My research projets are divided in two different lines of research which are briefly explained below.

Glass transition and properties of amorphous solids

In general, when the temperature of a liquid is reduced, the material undergoes a phase transition and cristalizes. A possible approach to understand this transition is to use statistical mechanics and show that, below a certain temperature, the free energy of the system is smaller in the crystal phase than it would be if the material were in the liquid phase. In this kind of description, the time scales at which the temperature is reduced are not taken into account ; it is simply assumed that the material is at thermal equilibrium along the process.

However, this condition is not always respected. Actually, many systems in our daily life are out of equilibrium. Well known examples are biological systems, which are open systems subjet to fluxes of energy. Another important example are glasses. The dynamical processes with which these solids are generated became very important when the temperature is decreased so fast that the molecules do not have time to organize and the resulting material has an amorphous character. These materials then relax so slowly that they cannot equilibrate in a time scale observable in the laboratory. This material is called "amorphous solid" and the process that generates it is called "glass transition". The mechanisms of this transition are not completly understood and the theoretical descrition of it is one of the biggest chalenges in the field of soft matter.

Beyond the intriguing phenomenology behind the mechanisms responsible for the glass transition, there are a set of challenging questions about the properties of the amorphous material. These materials present different properties in respect to crystal, as for example the force chain and its vibrational modes (Figure 2). These two facts have important implications in the nature of transport properties, linear response of these systems and the dynamics during the glassy phase.

Fig.1: Vibrational modes of hard spheres in 2d. In this figure there are few modes of very low frequency. Left: In the crystal phase, the modes are plane waves. Some modes are degenerescent due to the symmetry of the system. Right: in the amorphous phase, the vibrational modes are very different from plane waves. Besides being spatially heterogeneous, its frequency are smaller (the value of the frequencies are written in the legend inside the modes).

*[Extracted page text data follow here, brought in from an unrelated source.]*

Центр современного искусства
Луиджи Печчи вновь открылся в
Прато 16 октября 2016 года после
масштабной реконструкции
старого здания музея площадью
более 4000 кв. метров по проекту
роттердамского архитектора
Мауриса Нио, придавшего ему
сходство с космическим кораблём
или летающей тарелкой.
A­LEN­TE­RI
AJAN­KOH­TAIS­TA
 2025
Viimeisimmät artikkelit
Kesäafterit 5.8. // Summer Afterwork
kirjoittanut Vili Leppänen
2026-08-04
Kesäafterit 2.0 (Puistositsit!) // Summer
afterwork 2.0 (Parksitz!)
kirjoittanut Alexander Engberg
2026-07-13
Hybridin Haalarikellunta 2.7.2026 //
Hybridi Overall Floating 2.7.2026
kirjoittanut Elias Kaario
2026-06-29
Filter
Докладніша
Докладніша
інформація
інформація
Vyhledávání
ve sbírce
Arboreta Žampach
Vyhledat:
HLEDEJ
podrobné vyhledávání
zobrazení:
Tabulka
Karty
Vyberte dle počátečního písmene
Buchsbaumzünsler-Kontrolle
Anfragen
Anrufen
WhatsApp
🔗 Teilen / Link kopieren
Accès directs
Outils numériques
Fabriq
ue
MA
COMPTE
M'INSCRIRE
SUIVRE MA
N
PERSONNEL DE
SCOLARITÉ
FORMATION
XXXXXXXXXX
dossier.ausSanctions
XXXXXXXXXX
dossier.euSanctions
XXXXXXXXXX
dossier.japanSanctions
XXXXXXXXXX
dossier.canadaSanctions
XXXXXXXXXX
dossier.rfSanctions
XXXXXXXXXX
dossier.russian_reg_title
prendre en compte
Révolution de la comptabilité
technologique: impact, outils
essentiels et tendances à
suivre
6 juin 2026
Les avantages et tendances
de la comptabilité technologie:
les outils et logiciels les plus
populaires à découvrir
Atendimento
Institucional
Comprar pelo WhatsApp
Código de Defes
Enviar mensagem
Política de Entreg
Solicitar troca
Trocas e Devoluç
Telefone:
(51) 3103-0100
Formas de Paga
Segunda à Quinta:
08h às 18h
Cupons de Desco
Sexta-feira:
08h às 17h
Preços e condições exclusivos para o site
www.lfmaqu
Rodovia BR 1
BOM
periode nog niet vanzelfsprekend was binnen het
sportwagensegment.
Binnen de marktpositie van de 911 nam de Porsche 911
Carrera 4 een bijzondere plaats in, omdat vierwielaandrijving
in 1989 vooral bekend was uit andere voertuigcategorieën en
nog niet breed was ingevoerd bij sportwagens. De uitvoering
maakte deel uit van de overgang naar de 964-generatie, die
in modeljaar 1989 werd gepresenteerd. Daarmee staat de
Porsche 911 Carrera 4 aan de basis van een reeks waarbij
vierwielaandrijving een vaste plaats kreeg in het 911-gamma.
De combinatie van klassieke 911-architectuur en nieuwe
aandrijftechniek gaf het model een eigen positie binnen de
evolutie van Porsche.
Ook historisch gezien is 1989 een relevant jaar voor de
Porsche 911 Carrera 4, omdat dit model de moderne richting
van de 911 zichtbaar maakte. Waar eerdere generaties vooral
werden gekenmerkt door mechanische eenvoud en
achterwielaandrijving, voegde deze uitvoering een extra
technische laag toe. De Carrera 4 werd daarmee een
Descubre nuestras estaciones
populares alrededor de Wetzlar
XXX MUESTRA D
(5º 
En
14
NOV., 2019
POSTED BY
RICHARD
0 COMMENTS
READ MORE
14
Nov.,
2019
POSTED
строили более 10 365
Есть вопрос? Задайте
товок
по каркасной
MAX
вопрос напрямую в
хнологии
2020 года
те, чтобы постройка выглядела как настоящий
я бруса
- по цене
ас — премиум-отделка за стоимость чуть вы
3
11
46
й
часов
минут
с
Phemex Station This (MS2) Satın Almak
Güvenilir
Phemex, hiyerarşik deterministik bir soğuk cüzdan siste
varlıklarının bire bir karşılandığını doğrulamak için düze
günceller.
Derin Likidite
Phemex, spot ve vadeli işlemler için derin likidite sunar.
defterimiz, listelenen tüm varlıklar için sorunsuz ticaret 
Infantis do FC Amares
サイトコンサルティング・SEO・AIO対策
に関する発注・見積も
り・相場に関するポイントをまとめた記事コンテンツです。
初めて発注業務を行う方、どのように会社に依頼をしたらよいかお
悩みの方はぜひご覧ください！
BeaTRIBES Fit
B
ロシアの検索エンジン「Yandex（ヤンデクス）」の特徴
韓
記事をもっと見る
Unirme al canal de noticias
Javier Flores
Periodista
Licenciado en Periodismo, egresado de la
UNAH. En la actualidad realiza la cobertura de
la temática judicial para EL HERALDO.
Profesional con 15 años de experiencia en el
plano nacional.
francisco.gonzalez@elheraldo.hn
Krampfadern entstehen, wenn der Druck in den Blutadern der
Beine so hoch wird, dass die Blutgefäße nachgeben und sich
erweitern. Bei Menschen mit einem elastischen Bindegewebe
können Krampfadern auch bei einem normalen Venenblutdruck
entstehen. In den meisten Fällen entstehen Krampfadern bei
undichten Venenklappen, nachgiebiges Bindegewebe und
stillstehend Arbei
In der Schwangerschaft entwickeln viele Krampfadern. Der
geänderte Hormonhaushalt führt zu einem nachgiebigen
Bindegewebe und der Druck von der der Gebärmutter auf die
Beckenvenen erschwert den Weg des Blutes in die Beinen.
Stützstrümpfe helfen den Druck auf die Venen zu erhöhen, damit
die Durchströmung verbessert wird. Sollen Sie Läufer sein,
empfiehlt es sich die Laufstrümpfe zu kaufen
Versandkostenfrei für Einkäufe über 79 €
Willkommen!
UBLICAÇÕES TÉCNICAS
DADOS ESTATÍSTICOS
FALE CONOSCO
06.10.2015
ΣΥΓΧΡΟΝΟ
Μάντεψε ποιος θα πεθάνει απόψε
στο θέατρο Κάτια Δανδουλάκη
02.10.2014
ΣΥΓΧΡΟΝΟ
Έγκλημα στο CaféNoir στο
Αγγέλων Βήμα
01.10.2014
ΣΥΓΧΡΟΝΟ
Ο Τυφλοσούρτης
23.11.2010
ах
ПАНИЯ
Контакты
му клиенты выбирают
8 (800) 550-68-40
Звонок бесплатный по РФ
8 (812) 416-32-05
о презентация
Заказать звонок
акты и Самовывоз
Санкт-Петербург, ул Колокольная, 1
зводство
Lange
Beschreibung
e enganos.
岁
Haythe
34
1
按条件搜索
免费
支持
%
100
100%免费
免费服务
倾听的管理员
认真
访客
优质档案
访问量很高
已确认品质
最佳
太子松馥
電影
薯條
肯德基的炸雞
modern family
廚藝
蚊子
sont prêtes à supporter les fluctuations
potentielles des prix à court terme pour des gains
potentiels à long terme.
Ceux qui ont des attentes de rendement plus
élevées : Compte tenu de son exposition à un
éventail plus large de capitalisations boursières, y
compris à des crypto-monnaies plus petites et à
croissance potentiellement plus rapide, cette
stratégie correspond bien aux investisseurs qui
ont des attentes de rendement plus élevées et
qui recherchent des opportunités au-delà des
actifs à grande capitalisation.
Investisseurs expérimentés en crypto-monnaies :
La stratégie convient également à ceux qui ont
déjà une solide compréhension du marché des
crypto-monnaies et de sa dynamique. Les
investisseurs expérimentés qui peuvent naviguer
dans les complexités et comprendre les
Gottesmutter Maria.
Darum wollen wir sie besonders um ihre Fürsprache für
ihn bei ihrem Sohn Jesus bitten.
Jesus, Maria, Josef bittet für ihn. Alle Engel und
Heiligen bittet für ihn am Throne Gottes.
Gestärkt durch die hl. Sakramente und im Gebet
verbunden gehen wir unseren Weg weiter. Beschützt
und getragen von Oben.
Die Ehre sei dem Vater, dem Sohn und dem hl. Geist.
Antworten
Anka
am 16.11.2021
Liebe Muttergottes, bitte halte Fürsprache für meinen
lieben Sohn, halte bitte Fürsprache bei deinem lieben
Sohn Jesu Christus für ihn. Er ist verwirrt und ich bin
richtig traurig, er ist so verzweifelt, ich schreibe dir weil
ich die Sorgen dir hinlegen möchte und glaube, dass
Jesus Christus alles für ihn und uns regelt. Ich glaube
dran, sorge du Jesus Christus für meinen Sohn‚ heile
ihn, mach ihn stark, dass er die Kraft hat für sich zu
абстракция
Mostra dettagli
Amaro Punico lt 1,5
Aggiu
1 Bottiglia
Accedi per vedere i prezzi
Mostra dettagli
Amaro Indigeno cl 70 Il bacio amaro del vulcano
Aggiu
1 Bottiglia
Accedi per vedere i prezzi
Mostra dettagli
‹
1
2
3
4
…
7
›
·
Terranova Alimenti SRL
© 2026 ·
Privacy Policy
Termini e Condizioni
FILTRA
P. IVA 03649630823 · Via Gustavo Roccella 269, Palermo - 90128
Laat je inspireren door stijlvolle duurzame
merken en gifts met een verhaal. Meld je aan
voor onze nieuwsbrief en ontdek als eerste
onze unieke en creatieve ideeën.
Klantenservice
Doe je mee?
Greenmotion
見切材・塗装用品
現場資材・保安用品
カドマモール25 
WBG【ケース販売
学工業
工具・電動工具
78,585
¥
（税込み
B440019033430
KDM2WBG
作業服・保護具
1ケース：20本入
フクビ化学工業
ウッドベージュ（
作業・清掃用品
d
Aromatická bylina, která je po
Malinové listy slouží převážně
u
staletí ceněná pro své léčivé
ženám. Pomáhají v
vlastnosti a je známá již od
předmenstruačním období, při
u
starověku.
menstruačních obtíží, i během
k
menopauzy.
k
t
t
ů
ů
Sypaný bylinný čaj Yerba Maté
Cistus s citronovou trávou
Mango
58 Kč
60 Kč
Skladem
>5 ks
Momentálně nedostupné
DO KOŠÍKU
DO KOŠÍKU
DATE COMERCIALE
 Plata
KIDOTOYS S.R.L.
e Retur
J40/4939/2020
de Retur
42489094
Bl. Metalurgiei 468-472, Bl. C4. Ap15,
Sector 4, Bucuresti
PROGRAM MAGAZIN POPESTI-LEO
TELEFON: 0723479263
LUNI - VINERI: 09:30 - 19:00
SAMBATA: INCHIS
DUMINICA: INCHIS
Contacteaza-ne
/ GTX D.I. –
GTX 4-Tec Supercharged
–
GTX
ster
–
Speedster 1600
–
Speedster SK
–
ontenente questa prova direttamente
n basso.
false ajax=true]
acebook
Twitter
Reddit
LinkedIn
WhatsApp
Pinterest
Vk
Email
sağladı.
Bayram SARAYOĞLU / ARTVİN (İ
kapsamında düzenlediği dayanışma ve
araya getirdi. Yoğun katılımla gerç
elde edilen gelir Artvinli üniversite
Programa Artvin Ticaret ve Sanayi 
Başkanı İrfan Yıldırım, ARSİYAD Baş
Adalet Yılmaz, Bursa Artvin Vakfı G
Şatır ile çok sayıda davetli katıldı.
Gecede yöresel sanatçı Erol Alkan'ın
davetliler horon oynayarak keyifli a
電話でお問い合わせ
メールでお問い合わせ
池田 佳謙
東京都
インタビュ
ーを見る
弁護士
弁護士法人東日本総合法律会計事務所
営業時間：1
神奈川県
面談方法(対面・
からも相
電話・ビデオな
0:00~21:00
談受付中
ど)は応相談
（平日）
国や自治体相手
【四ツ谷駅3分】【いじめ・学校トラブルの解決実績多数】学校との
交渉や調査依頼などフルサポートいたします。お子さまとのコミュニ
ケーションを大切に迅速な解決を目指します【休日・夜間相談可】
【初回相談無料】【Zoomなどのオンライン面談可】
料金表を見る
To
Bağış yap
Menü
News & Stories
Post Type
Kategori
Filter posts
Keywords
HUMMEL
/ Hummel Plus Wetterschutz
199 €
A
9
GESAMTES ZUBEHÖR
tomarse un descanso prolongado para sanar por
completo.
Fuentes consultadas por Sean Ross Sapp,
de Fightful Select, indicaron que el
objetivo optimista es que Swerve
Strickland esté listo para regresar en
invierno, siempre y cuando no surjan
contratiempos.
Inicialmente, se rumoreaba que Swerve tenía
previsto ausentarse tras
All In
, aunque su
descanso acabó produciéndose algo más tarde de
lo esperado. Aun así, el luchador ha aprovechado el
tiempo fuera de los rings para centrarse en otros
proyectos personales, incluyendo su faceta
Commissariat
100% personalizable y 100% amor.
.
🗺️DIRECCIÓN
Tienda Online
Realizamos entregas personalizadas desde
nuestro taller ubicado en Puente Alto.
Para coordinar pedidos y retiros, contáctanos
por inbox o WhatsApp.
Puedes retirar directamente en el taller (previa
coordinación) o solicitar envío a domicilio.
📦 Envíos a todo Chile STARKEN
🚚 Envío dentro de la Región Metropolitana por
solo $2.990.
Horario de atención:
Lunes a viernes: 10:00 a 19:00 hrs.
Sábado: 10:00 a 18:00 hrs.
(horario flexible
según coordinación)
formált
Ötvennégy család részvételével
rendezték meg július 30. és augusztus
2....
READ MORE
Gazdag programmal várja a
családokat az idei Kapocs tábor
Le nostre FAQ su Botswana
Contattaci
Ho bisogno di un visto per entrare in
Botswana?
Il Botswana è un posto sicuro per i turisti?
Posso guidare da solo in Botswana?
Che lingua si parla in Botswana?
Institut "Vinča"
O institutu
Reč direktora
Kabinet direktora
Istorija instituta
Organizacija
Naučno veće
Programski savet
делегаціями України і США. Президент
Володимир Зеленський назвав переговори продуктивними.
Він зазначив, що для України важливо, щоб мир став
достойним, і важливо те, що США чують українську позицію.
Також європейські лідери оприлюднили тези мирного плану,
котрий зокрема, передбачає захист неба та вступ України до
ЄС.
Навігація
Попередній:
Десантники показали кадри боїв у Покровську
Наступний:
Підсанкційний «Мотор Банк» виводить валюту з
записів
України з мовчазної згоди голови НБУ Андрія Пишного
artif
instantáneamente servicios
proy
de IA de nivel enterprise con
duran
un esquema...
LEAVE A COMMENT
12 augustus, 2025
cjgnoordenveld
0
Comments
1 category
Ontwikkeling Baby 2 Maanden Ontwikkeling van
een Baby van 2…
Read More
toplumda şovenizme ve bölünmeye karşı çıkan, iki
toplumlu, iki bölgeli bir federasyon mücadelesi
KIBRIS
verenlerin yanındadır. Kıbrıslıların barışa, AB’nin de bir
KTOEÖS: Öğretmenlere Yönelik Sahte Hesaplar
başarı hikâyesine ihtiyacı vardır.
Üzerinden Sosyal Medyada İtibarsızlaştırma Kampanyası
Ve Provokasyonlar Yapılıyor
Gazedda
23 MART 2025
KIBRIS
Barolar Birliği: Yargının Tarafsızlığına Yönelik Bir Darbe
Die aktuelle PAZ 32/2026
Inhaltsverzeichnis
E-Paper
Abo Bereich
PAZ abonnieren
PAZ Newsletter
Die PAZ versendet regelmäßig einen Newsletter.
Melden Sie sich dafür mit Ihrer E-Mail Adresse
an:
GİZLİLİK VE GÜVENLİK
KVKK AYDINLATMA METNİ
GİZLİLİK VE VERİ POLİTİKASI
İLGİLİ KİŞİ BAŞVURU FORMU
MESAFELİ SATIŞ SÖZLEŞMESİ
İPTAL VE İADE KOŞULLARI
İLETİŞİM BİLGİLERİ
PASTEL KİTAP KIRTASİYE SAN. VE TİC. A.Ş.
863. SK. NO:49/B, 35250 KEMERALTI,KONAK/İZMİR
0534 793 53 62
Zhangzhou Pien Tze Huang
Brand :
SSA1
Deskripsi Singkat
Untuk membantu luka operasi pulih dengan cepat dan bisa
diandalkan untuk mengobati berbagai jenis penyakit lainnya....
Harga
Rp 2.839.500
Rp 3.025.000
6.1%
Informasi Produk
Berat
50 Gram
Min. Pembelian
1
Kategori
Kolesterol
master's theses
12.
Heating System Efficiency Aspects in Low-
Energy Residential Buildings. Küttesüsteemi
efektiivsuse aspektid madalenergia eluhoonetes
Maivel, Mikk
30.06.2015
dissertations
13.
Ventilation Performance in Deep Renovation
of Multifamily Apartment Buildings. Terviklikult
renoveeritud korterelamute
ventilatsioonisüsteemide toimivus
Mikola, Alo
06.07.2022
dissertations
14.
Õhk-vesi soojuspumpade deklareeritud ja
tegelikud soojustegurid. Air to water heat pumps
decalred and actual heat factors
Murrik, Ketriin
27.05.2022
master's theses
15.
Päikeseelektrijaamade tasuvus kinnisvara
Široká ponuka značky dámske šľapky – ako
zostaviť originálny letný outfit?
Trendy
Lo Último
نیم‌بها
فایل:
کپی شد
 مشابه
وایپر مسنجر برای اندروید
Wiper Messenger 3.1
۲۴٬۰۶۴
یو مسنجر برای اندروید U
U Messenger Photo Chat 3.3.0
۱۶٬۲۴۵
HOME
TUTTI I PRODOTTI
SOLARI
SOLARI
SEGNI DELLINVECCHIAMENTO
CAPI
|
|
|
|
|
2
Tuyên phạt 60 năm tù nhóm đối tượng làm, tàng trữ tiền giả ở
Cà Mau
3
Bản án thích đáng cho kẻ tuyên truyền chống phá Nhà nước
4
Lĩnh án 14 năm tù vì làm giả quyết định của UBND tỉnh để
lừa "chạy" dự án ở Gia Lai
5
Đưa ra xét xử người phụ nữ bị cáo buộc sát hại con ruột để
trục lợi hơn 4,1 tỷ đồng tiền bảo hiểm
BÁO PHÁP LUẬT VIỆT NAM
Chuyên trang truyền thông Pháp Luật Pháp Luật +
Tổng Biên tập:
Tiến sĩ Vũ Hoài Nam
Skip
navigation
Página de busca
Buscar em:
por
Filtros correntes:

Nanoporous alumina arrays (NAA)

The nanoporous alumina arrays (NAA) formed by aluminum anodization can be considered to be the most popular self-organized hexagonal packing system. The high interest in this methodology is mainly due to its simplicity and low cost. For many engineering applications, such as high-density magnetic recording media, photonic crystals, or pattern-transfer masks, the ordering and organization of the NAA is a crucial factor. When a high degree of regularity and uniformity is required for applications, it is very important to quantify the level of ordering in a NAA structure. In a recent work, we used an approach inspired by the theory of two-dimensional melting, developed to describe phase transitions in two-dimensional systems that present liquid-crystal-like structures. We defined a local order parameter (LOP) to quantify the degree of hexagonal order of each pore without any arbitrary parameters.

Fig.2: Samples of NAA produced in the F3Lab- IF/UFRGS. They were produced using different parameters (acid type and concentration, voltage) and as a result the have different spatial order.

How to quantify order in Nanoporous Alumina Array (NAA)?

We used statistcal tools to develop a method to quantify the degree of hexagonal order in samples of NNA. The approach is inspired by the theory of two-dimensional melting, developed to describe phase transitions in two-dimensional systems that present liquid-crystal-like structures. The approach is explained in detail in this paper and can be trivially extended to characterize other physical systems that form hexagonal packings. We also developed a web site where everyone can use this method to quantify order in its own sample.


Another application of these surfaces is the property of superhidrofobicity, which means the contact angles of a water droplet exceeds 150° and the roll-off angle/contact angle hysteresis is less than 10°. In general lines, to be superhidrofobic, a surface needs to have two characteristics: (i) low surface tension and (ii) rugosity in many scales. Since the nanoporous introduce rugosity in nanoscale, it can enhance the hydrofobicity of the surface. An open question is if the spatial order of the pores have an influence in this property.